May 9 (Bloomberg) -- Julius Malema, who was expelled from South Africa’s ruling African National Congress, has rekindled his political career after the party he created seven months ago to contest this week’s election won the third most votes.
More than 1 million people voted for the Economic Freedom Fighters on May 7, putting its support at 6.2 percent with most ballots counted, according to provisional figures released by the Independent Electoral Commission. That exceeds the 5 percent predicted in an Ipsos opinion poll on May 2 and gives the party about 24 of the 400 seats in the National Assembly. The ANC won 62.4 percent of the vote.
Malema’s pledge to nationalize mines and banks and expropriate farms, a campaign that he failed to push through the ANC, has found resonance among black, unemployed youths. A charismatic leader who wears a red beret and describes himself as the party’s commander-in-chief, Malema, 33, has drawn on Zimbabwean President Robert Mugabe and the late Venezuelan leader Hugo Chavez for political inspiration.

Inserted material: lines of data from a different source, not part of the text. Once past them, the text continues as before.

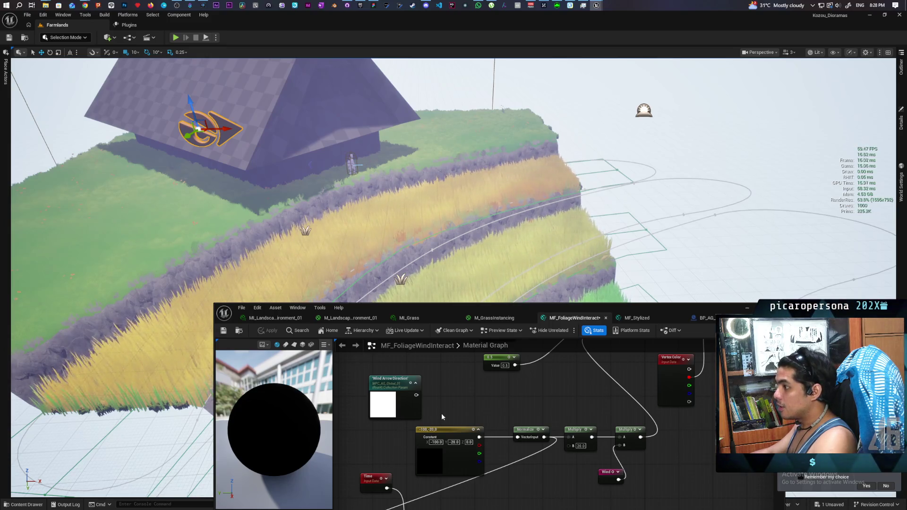
{"action": "left_click_drag", "start_coordinate": [416, 395], "coordinate": [518, 438]}
{"action": "left_click", "coordinate": [261, 330]}
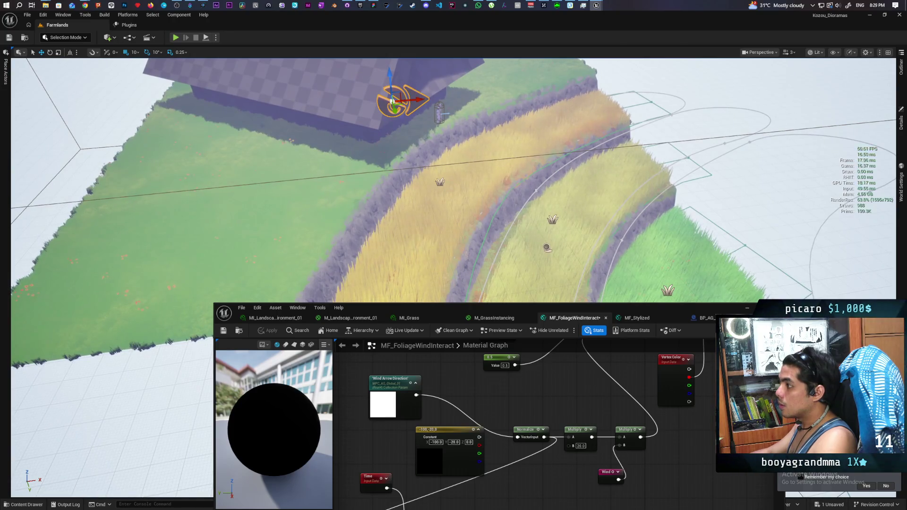
Step: Turn the wind-arrow actor through several yaw headings with the rotate gizmo (E) and watch the grass sway
{"action": "key", "text": "e"}
{"action": "mouse_move", "coordinate": [431, 100]}
{"action": "left_mouse_down"}
{"action": "mouse_move", "coordinate": [421, 111]}
{"action": "mouse_move", "coordinate": [395, 96]}
{"action": "mouse_move", "coordinate": [338, 109]}
{"action": "left_mouse_up"}
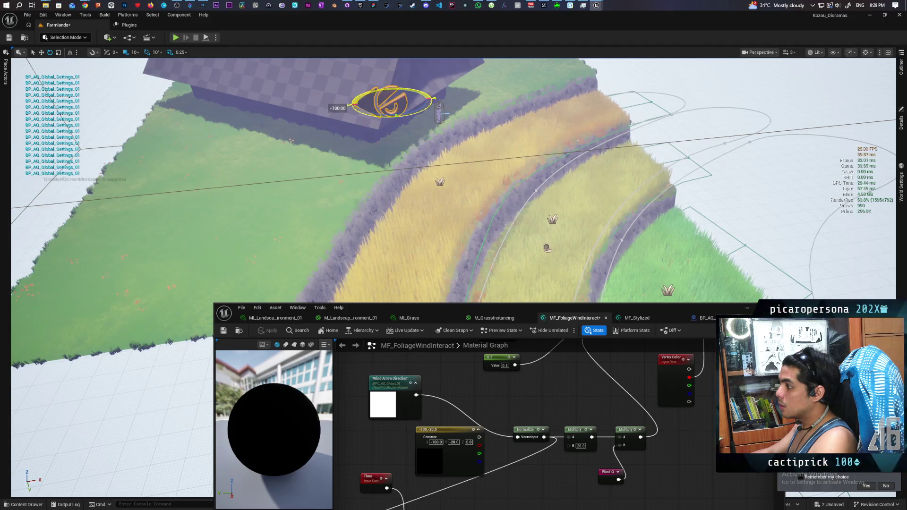
{"action": "mouse_move", "coordinate": [338, 109]}
{"action": "left_mouse_down"}
{"action": "mouse_move", "coordinate": [347, 118]}
{"action": "mouse_move", "coordinate": [342, 101]}
{"action": "left_mouse_up"}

“It has demonstrated that it has a large core of enthusiastic supporters,” Professor Daryl Glaser, head of the political science department at the University of Witwatersrand in Johannesburg, said by phone yesterday. “Its growth prospects beyond the elections will depend on people’s loyalty to Malema, and there’s a fair chance that it will hold together as people in the party have a lot of trust in Malema.”

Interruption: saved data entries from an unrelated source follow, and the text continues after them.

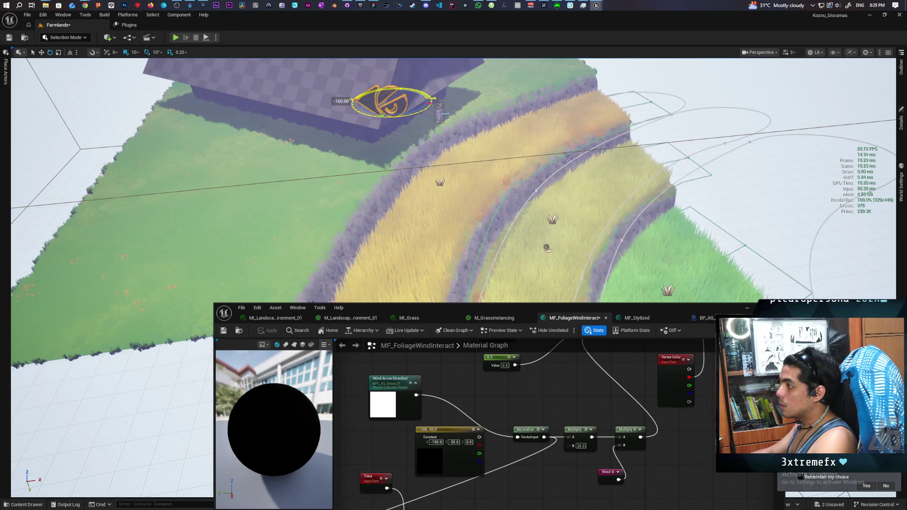
{"action": "left_click_drag", "start_coordinate": [341, 102], "coordinate": [346, 98]}
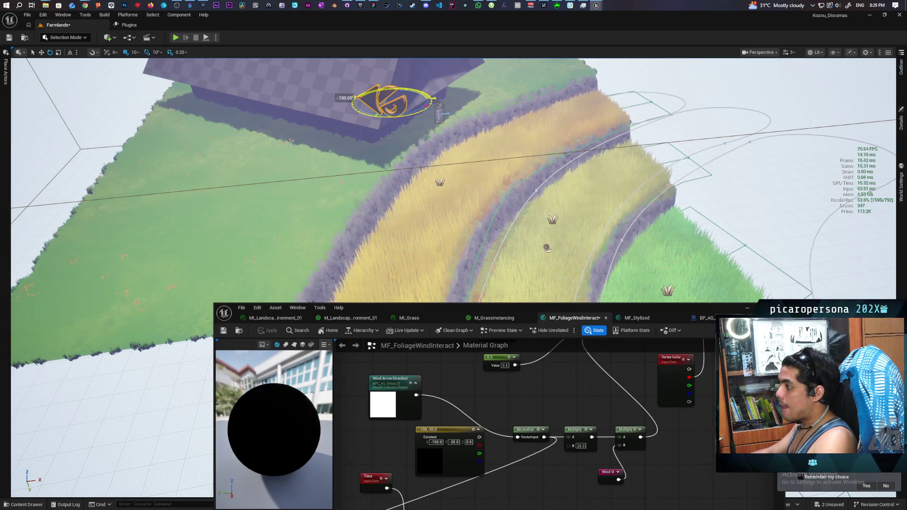
{"action": "mouse_move", "coordinate": [358, 98]}
{"action": "left_mouse_down"}
{"action": "mouse_move", "coordinate": [403, 118]}
{"action": "mouse_move", "coordinate": [374, 121]}
{"action": "mouse_move", "coordinate": [380, 118]}
{"action": "left_mouse_up"}
{"action": "mouse_move", "coordinate": [429, 148]}
{"action": "left_mouse_down"}
{"action": "mouse_move", "coordinate": [374, 120]}
{"action": "mouse_move", "coordinate": [373, 111]}
{"action": "mouse_move", "coordinate": [373, 123]}
{"action": "mouse_move", "coordinate": [373, 109]}
{"action": "left_mouse_up"}
{"action": "left_click_drag", "start_coordinate": [524, 313], "coordinate": [389, 156]}
{"action": "mouse_move", "coordinate": [427, 350]}
{"action": "left_mouse_down"}
{"action": "mouse_move", "coordinate": [483, 248]}
{"action": "mouse_move", "coordinate": [512, 324]}
{"action": "mouse_move", "coordinate": [510, 349]}
{"action": "mouse_move", "coordinate": [477, 312]}
{"action": "left_mouse_up"}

EFF has displaced the Democratic Alliance, which won 22 percent of the national vote, as the main opposition in two of country’s nine provinces -- in Limpopo, which is Malema’s home, and North West, where he has campaigned among platinum mineworkers who have been on strike for more than three months.
A November survey by Ipsos showed 45 percent of EFF’s supporters were unemployed and 78 percent were under the age of 35. South Africa’s jobless rate is 25 percent, the highest of more than 40 emerging markets tracked by Bloomberg.
Besides championing nationalization, the EFF calls for free education, health care and housing and the introduction of minimum wages.
“We’ve met a lot of challenges, some of our meetings have been disrupted, posters removed, tents burned down and petrol bombed,” Mbuyiseni Ndlozi, the EFF’s national spokesman, said in an interview at the national elections center in Pretoria yesterday. “We’ve had a tough campaign but we’ve been fighting and fought a good fight.”
Malema was expelled from the ANC two years ago after he criticized President Jacob Zuma and other leaders for failing to support his nationalization campaign and called for the overthrow of the government in neighboring Botswana. South Africa is the world’s biggest producer of platinum and sixth largest for gold.
Malema’s path to taking up a seat in Parliament may be upended. The South African Revenue Service seized his home and other possessions last year after he failed to pay more than 16 million rand ($1.5 million) in taxes and won a court application in February to declare him insolvent. If the High Court confirms the order at a hearing on May 26, he will be prevented from becoming a lawmaker. Malema is also facing separate fraud and corruption charges.
“Those voter numbers have already qualified him as a member of parliament,” Ndlozi said. “Sequestration is not going to happen because we’ll challenge it to the highest court of the land.”
The EFF’s success at the polls contrasts that of others, including AgangSA, created last year by ex-GoldFields Ltd. Chairwoman Mamphela Ramphele, which received just 0.3 percent of the votes. Support for the Congress of the People, formed in 1999 by Mosiuoa Lekota, an ex-defense minister and ANC chairman, and Mbhazima Shilowa, a former premier of the central Gauteng province, dropped to 0.7 percent from 7.4 percent five years ago.
Support for the EFF may represent a “protest vote” against the ANC, with voters fed up with the ruling party’s failure to create more jobs and improve living conditions for many poor people, said Adam Habib, vice-chancellor of the University of Witwatersrand.
“Instead of people who are unhappy with the ANC spoiling their ballots, we’ve seen more of them engaging in a protest vote by voting for the EFF,” he said by phone today. “It’s a vote that says: We want to teach you a lesson and we’re going to vote for the EFF.”